Depressed And Angry? It's Your Nerves
There are several types of depressive disorders: major depression, dysthymia and bipolar disorder.
Depression is manifested by a combination of symptoms that interfere with the ability to work, study, sleep, eat and enjoy activities that were once pleasurable. A disabling episode of depression may occur only once in a lifetime, but typically occurs several times.
Dysthymia is a less severe form of depression, including chronic symptoms that do not disable, but which interfere with the operation and welfare of the individual. Many patients with dysthymia may also experience severe depression symptoms sometime during their life.
The third type of depression is manifested in bipolar disorder. This is not as common as the other depressive disorders and is characterized by cyclical changes in mood: phases of high or euphoric mood (mania) and low phases of mind (depression). These changes can be rapid or gradual. When a person is in the depressive phase he may have one or several various types of depressive disorders. When he or she is in the manic phrase, he may be hyperactive, talking excessively with lots of energy. Mania affects thinking and behavior. It can get the patient in a serious trouble.
Causes Of Depression
It's not only a biological predisposition in the case of bipolar disorder. Stress, family problems, work or study, loss of a loved one contribute triggering the disease. Problems in personal relationships, economic hardship or any stressful situation, hidden or obvious, also contribute in triggering depressive episodes.
People with low self-esteem see themselves and the world as a pessimists. With this weakness in their psychological structure, always from a traumatic childhood, they are easily overwhelmed by stress and are predisposed to depression.
Physical illnesses can also lead to mental problems. Diseases such as heart attacks and cancers can produce a depressive disorder.
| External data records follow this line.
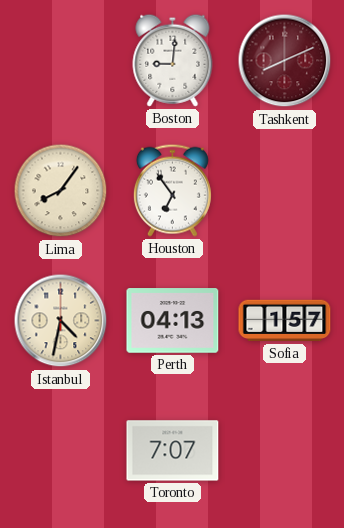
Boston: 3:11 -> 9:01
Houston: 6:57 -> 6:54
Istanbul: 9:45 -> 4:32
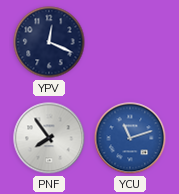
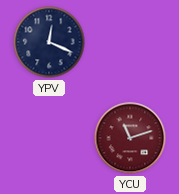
PNF: 7:54 -> none
YCU dial: blue -> burgundy
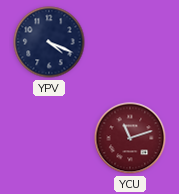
YPV: 12:19 -> 4:19
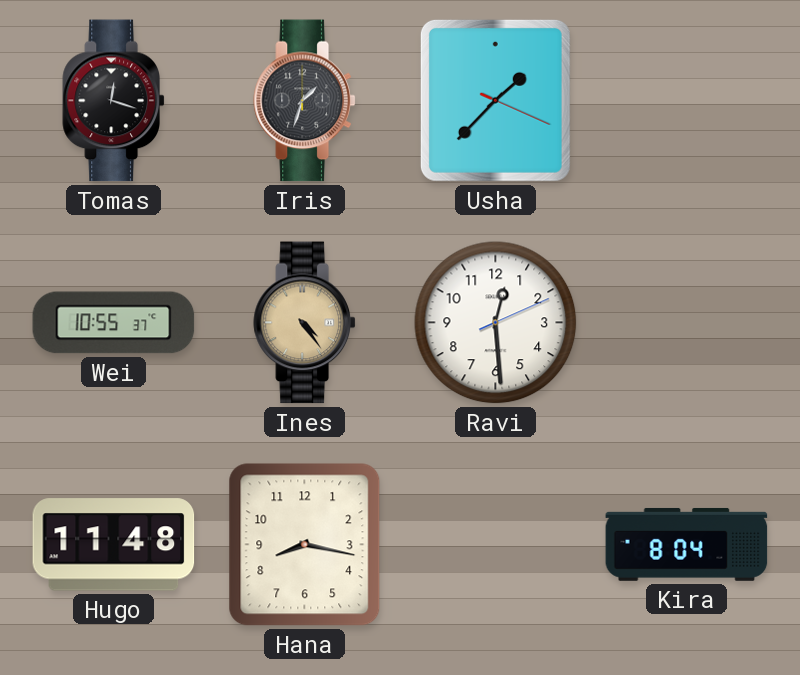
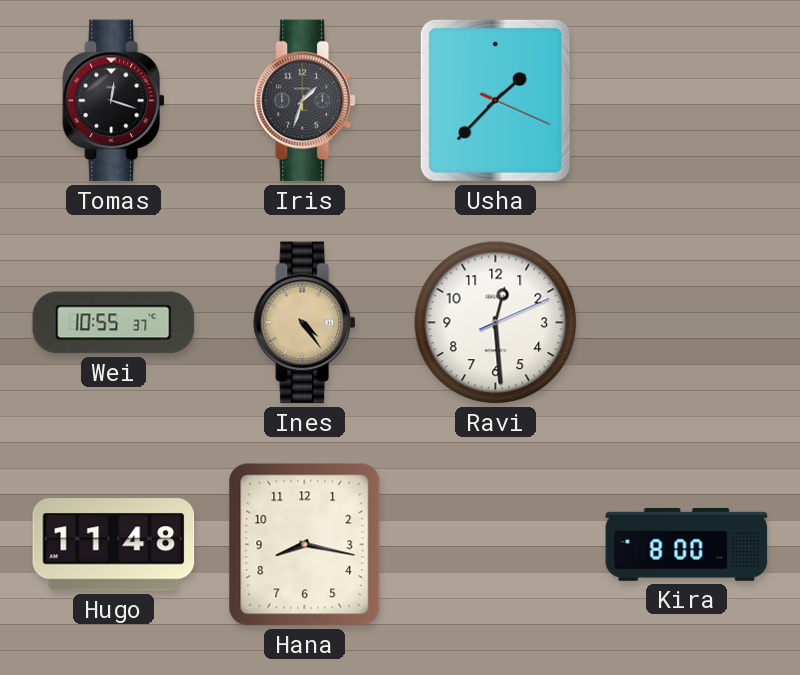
Kira: 8:04 -> 8:00
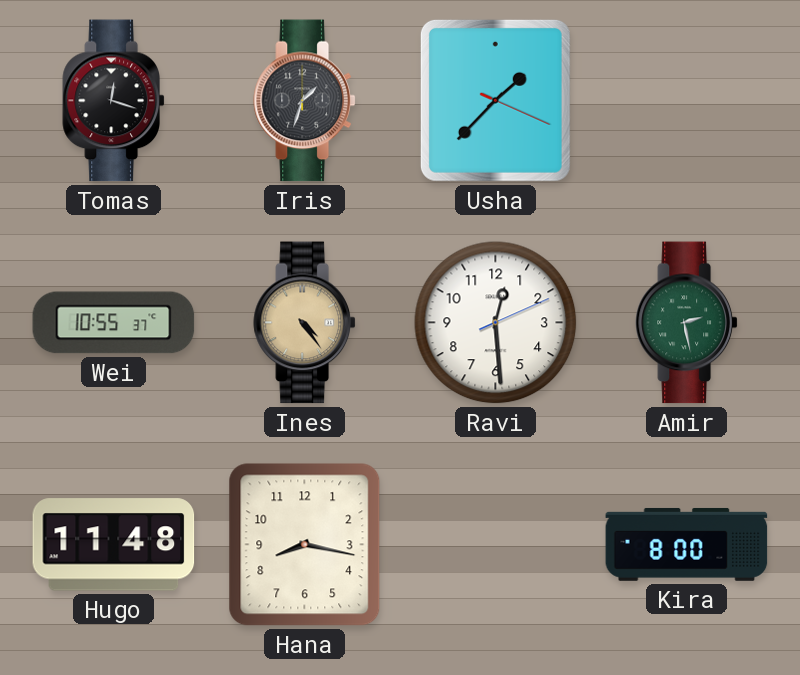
Amir: none -> 2:28
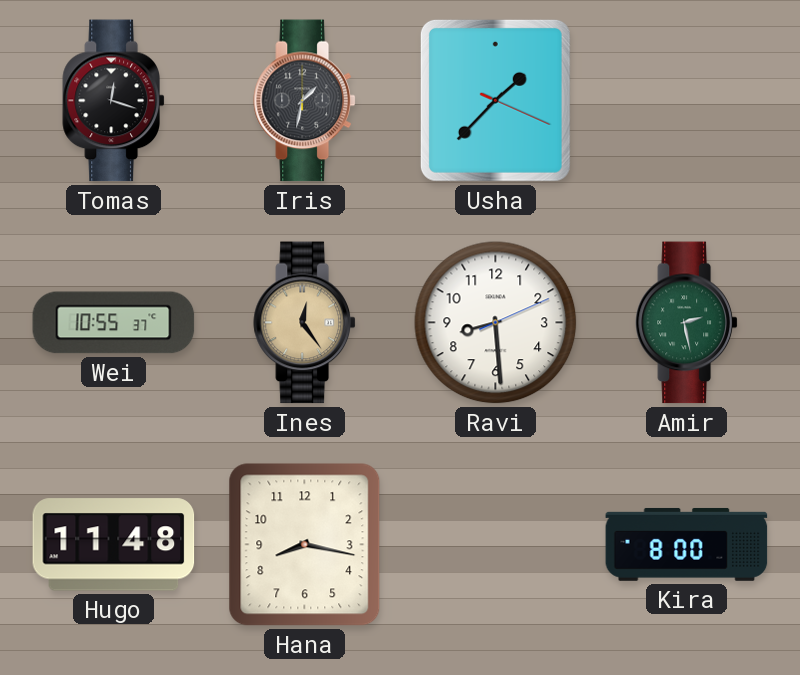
Iris: 1:33 -> 1:32
Ines: 4:24 -> 12:24
Ravi: 12:29 -> 8:29
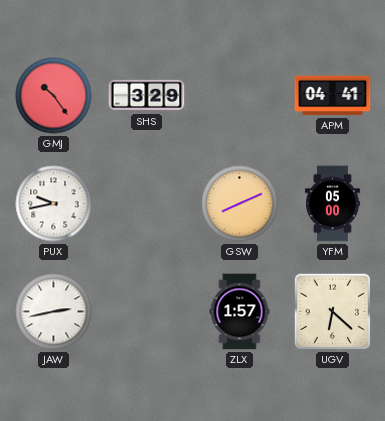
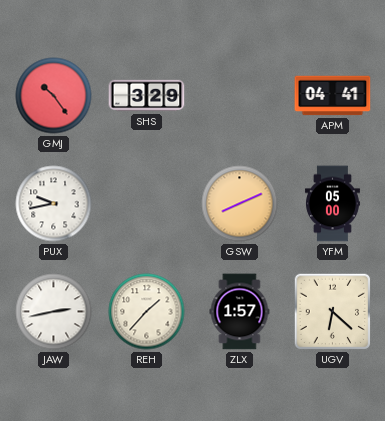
REH: none -> 1:37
The ill person feels depressed and apathetic and desires to meet their own physical needs, thus prolonging the recovery period.
Depression in Women
Depression in women is almost double the proportion of men. It is because of the changes produced by the menstrual cycle, pregnancy, abortion, postpartum, premenopause and menopause. Women may have more stress because of the responsibilities of childcare, household maintenance and work. Some women have a greater burden of responsibility for being single mothers or taking care of elderly parents.
Depression in Men
The man tends to be more reluctant to admit that they have depression. Therefore, diagnosis may be more difficult to do. Depression can also affect the physical health of men, although in a different way than in women. Recent studies indicate that depression in men is associated with a higher risk of heart attacks and with a high death rate.
Depression in Children
Depression in children began to be recognized recently. The child can pretend to be physically sick, refuse to go to school, not wanting to separate from parents or express fear that a parent may die. An older child may show excessive moodiness, school problems or feel misunderstood by indiscipline.
Depression in Elderly
When an older person becomes depressed, his or her depression sometimes erroneously is considered a normal part of aging. Depression in the elderly, if not diagnosed or treated, causes unnecessary suffering for themselves and their families.
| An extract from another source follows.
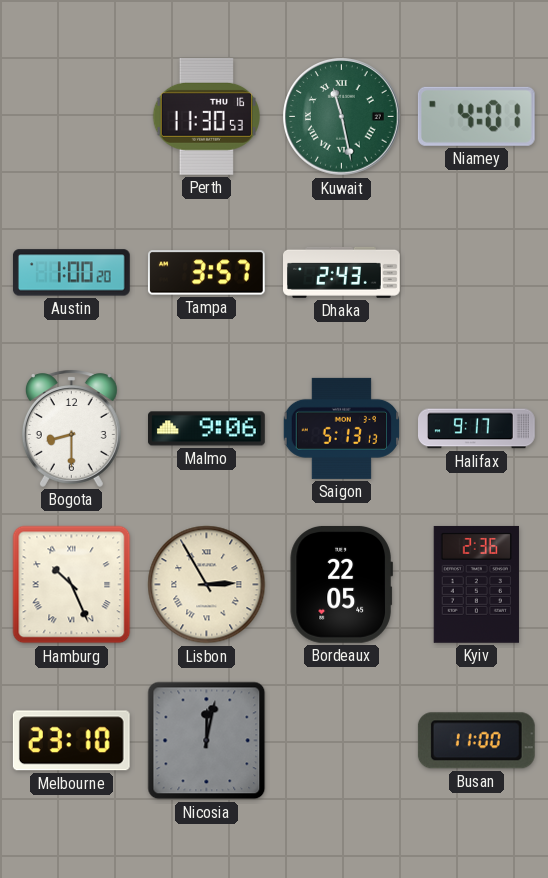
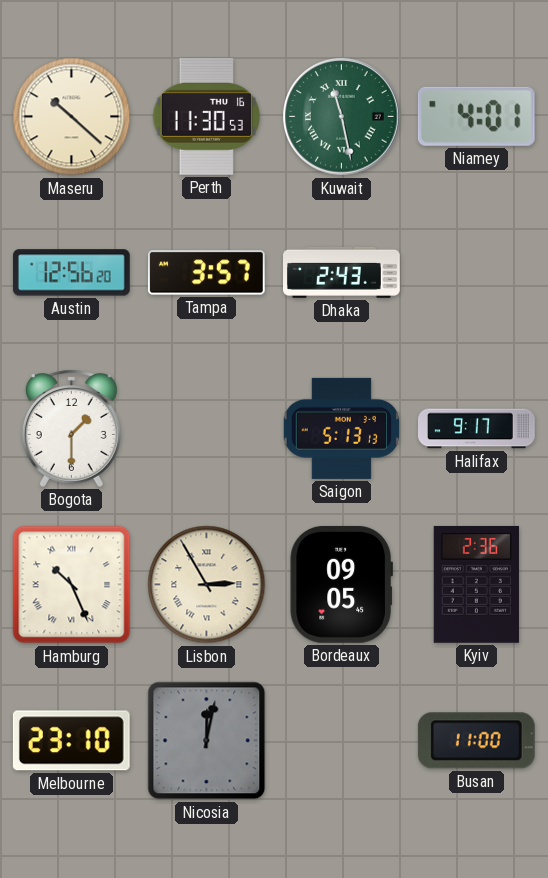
Maseru: none -> 10:22
Austin: 1:00 -> 12:56
Bogota: 8:30 -> 1:30
Malmo: 9:06 -> none
Bordeaux: 22:05 -> 09:05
Introspective therapies, indicated for treating depression, are designed to help patients solve their current and past conflicts. For best results, patients may require medication along with psychotherapy or before.
Signs and symptoms of depression
You can suspect a depressive disorder if:
- Experience discouragement, vacuum or persistent anxiety.
- You have feelings of hopelessness, guilt, worthlessness or helplessness.
- You lose interest or pleasure in activities and hobbies they once enjoyed, including sex.
- Decreased energy, feeling exhausted or lethargic.
- It makes it difficult to concentrate, remember and make decisions.
- Suffering from sleep disorders, like insomnia or excessive sleep.
- Lose weight, appetite, both, or, on the contrary, more eating and weight gain.
- You have suicidal thoughts or suicide attempts.
- Feel-restlessness, irritability.
- Being affected by persistent physical symptoms such as headaches, digestive disorders and chronic pain and unresponsive to medical treatment, which mask depression.